Best winter cycling gloves
Cycling gloves are a year-round staple in a cyclist’s wardrobe, but which are the best gloves for winter? Our guide reveals all.
A good pair of cycling gloves can help you enjoy your rides in the colder months of the year. As the first body part to freeze on a ride, it’s crucial you keep your hands warm in winter for the safe operation of your bike.
The best winter cycling gloves balance bulk and dexterity. While you might think you need the thickest cycling gloves available, remember you need your hands to grip the handlebars, change gears, and operate the brakes. And how would you fix a mechanical in winter without your fingers freezing in the process?
As a crucial piece of winter clothing, gloves are one of the best investments you can make when it comes to cycling kit. Think about it: is there anything worse than cold hands when you’re riding? While feet have socks, shoes and overshoes to protect them from the cold, hands are a little trickier to keep warm.
Can I just use winter gloves I already own?
If you enjoy hiking, skiing and other outdoor pursuits, you might already own some pretty good winter gloves. You can always try these on your bike, but there is a reason cycling-specific winter gloves exist.
Cycling is different to other sports. Your hands are in regular contact with the handlebars and you have to control your bike using levers and buttons. For this reason, bulky ski gloves will be too cumbersome to use if you’re switching gears, especially electronic gears. Thinner hiking or generic outdoor gloves may not stand the test of time with the frequent pressure of your hands gripping the bars.
Different winter conditions require different winter gloves
Not all cycling gloves were created equally. If you live in a temperate part of the world where the worst winters temperatures are somewhere between 5°C and 10°C then a thick pair of gloves is probably unnecessary
If you live closer to the poles or in the mountains, more insulation is a great idea. Long Alpine passes in winter or riding in bitterly cold winds require thicker gloves to keep the chill out.

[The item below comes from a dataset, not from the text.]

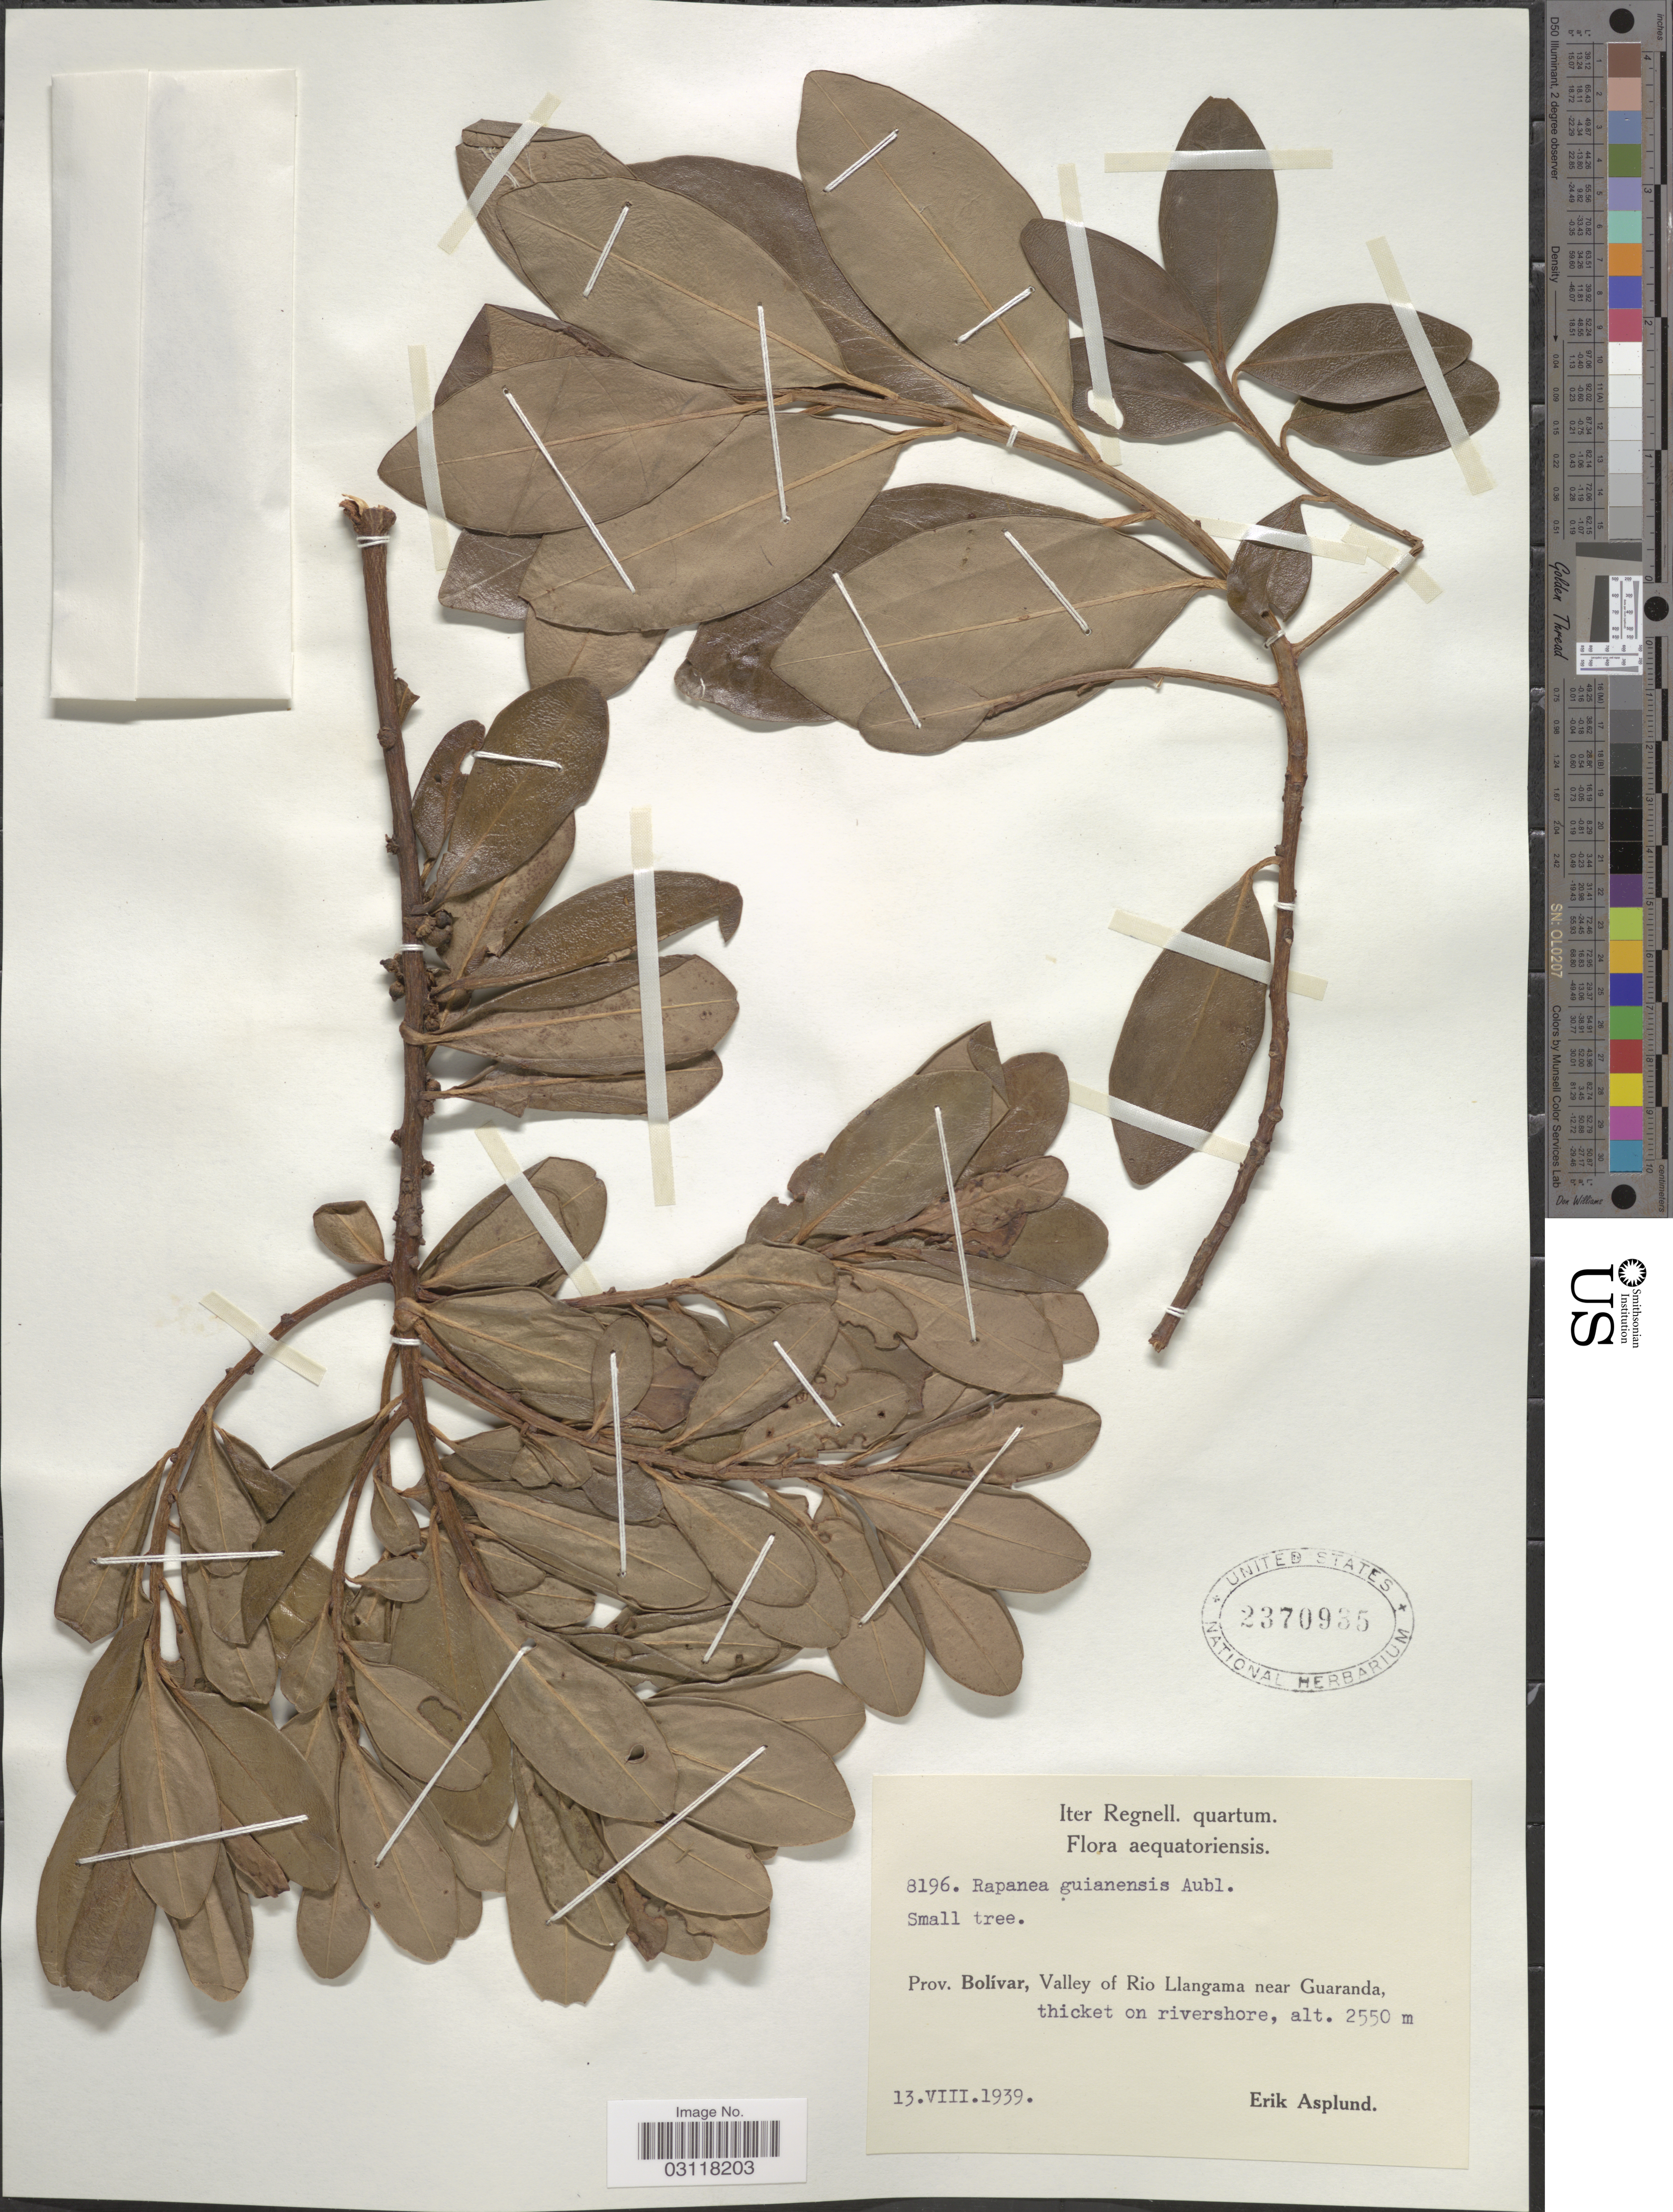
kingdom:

Another factor to bear in mind is how much you personally feel the cold. Not all of us feel the cold to the same degree (pardon the pun) as each other. Research shows women feel the cold more so than men, so you may find yourself wearing thicker gloves than some of your riding friends as a result.
Finally, if it’s also raining or snowing, you need to look for gloves that offer a balance of the best waterproofing properties and insulation.
What are winter cycling gloves made of?
A lot of cycling gloves are predominantly constructed from synthetic materials. Occasionally you’ll find leather on the palms due to its hard-wearing qualities. Synthetic materials tend to resist moisture better than natural fibres and also have quick-drying properties. The latter is particularly useful if you’re on a multi-day bikepacking trip, when you need your gloves to dry out ready for the next day.
The materials on the palm are designed to help you grip the bars no matter the weather. You may also find extra padding to absorb vibrations from the road or trail. Extra padding can be useful for long-distance rides when you know you’ll spend a lot of time on the bike.
The top of the glove is where you’ll find windproof and water-resistant fabrics. It’s the most exposed part of the glove while you’re riding, so it’s important to create a solid barrier between your hands and the elements. Be aware that waterproof fabrics aren’t as breathable as water-resistant fabrics, which can result in sweaty but warm hands.
Other neat features on some gloves include a touch-screen-friendly pointer finger, so that you’re still able to use your GPS device and phone. The thumb area of the glove is sometimes made from towelling material to wipe your face easily.
Extra silicone grips on the fingertips is also common particularly for ensuring you hit the brakes when you need to when you’re out on your mountain bike or road bike.
Well-designed gloves take your whole journey into account. If you’re out on your city bike running errands around town, you need to be able to pack your pannier bags or lift your bike onto the train without fumbling around with your gloves - or worse, taking them off altogether.
Add warmth this winter
Don’t leave the house without a pair of winter cycling gloves even if the weather forecast reports mild temperatures. The wind and rain soon change how that feels in reality. Our advice: wear a great pair of winter cycling gloves and you’ll never dread the sub-zero temperatures again!